## What to produce
Print the lines below word for word, but leave out the pictures.

+--

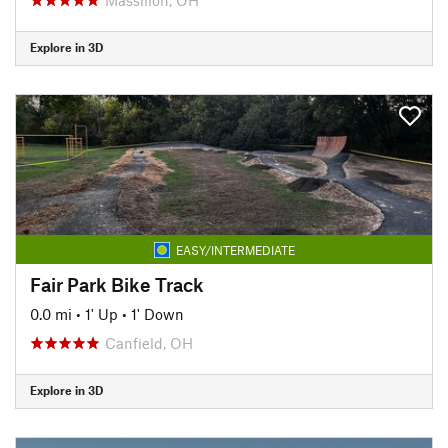
Explore in 3D
EASY/INTERMEDIATE
Fair Park Bike Track
0.0 mi
•
1' Up
•
1' Down
Canfield, OH
Explore in 3D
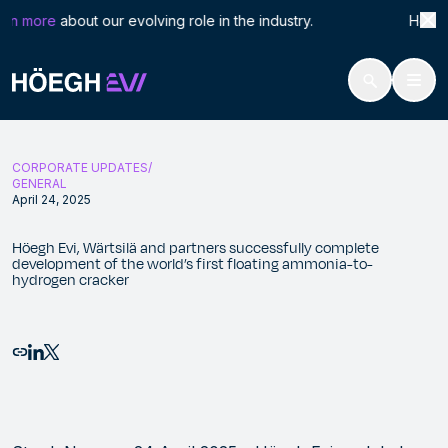
Search
Höeg
rn more
about our evolving role in the industry. Höegh LN
for:
Höegh Evi
Höegh Evi, Wärtsilä and partners successfully complete developmen
Skip
to
CORPORATE UPDATES
content
GENERAL
April 24, 2025
Höegh Evi, Wärtsilä and partners successfully complete
development of the world’s first floating ammonia-to-
hydrogen cracker
Email this page
Share to LinkedIn
Share to X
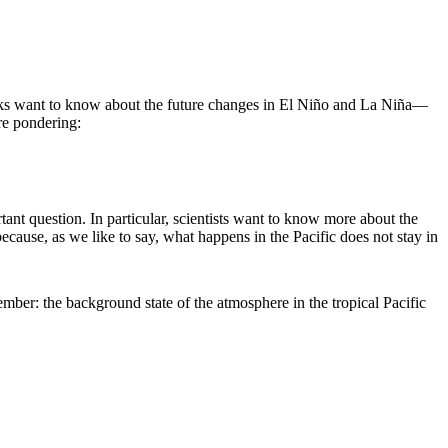
ks want to know about the future changes in El Niño and La Niña—
re pondering:
ant question. In particular, scientists want to know more about the
ecause, as we like to say, what happens in the Pacific does not stay in
ember: the background state of the atmosphere in the tropical Pacific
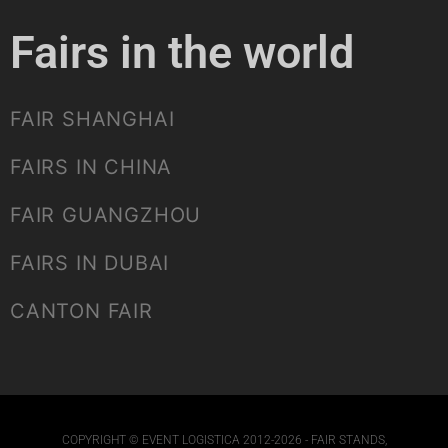
Fairs in the world
FAIR SHANGHAI
FAIRS IN CHINA
FAIR GUANGZHOU
FAIRS IN DUBAI
CANTON FAIR
COPYRIGHT © EVENT LOGISTICA 2012-2026 - FAIR STANDS,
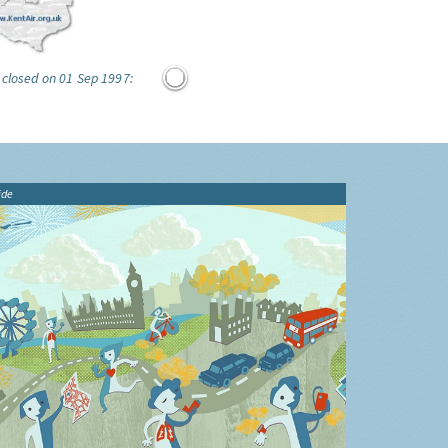
 closed on 01 Sep 1997:
ide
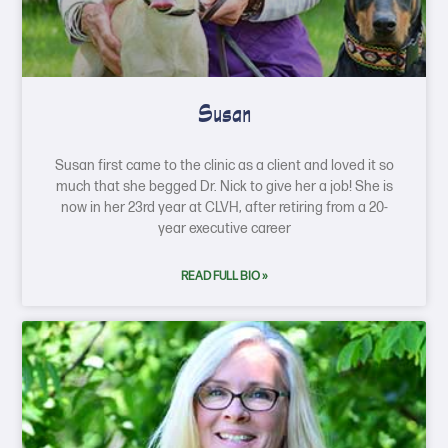
Susan
Susan first came to the clinic as a client and loved it so
much that she begged Dr. Nick to give her a job! She is
now in her 23rd year at CLVH, after retiring from a 20-
year executive career
READ FULL BIO »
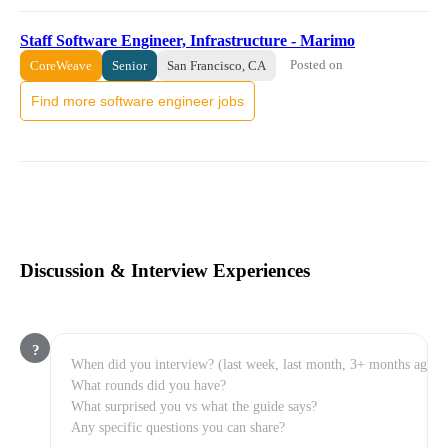
Staff Software Engineer, Infrastructure - Marimo
Posted on
CoreWeave
Senior
San Francisco, CA
Find more software engineer jobs
Discussion & Interview Experiences
?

+--

## Your solution
Explore in 3D
EASY/INTERMEDIATE
Fair Park Bike Track
0.0 mi
•
1' Up
•
1' Down
Canfield, OH
Explore in 3D
Search
Höeg
rn more
about our evolving role in the industry. Höegh LN
for:
Höegh Evi
Höegh Evi, Wärtsilä and partners successfully complete developmen
Skip
to
CORPORATE UPDATES
content
GENERAL
April 24, 2025
Höegh Evi, Wärtsilä and partners successfully complete
development of the world’s first floating ammonia-to-
hydrogen cracker
Email this page
Share to LinkedIn
Share to X
ks want to know about the future changes in El Niño and La Niña—
re pondering:
ant question. In particular, scientists want to know more about the
ecause, as we like to say, what happens in the Pacific does not stay in
ember: the background state of the atmosphere in the tropical Pacific
Fairs in the world
FAIR SHANGHAI
FAIRS IN CHINA
FAIR GUANGZHOU
FAIRS IN DUBAI
CANTON FAIR
COPYRIGHT © EVENT LOGISTICA 2012-2026 - FAIR STANDS,
 closed on 01 Sep 1997:
ide
Susan
Susan first came to the clinic as a client and loved it so
much that she begged Dr. Nick to give her a job! She is
now in her 23rd year at CLVH, after retiring from a 20-
year executive career
READ FULL BIO »
Staff Software Engineer, Infrastructure - Marimo
Posted on
CoreWeave
Senior
San Francisco, CA
Find more software engineer jobs
Discussion & Interview Experiences
?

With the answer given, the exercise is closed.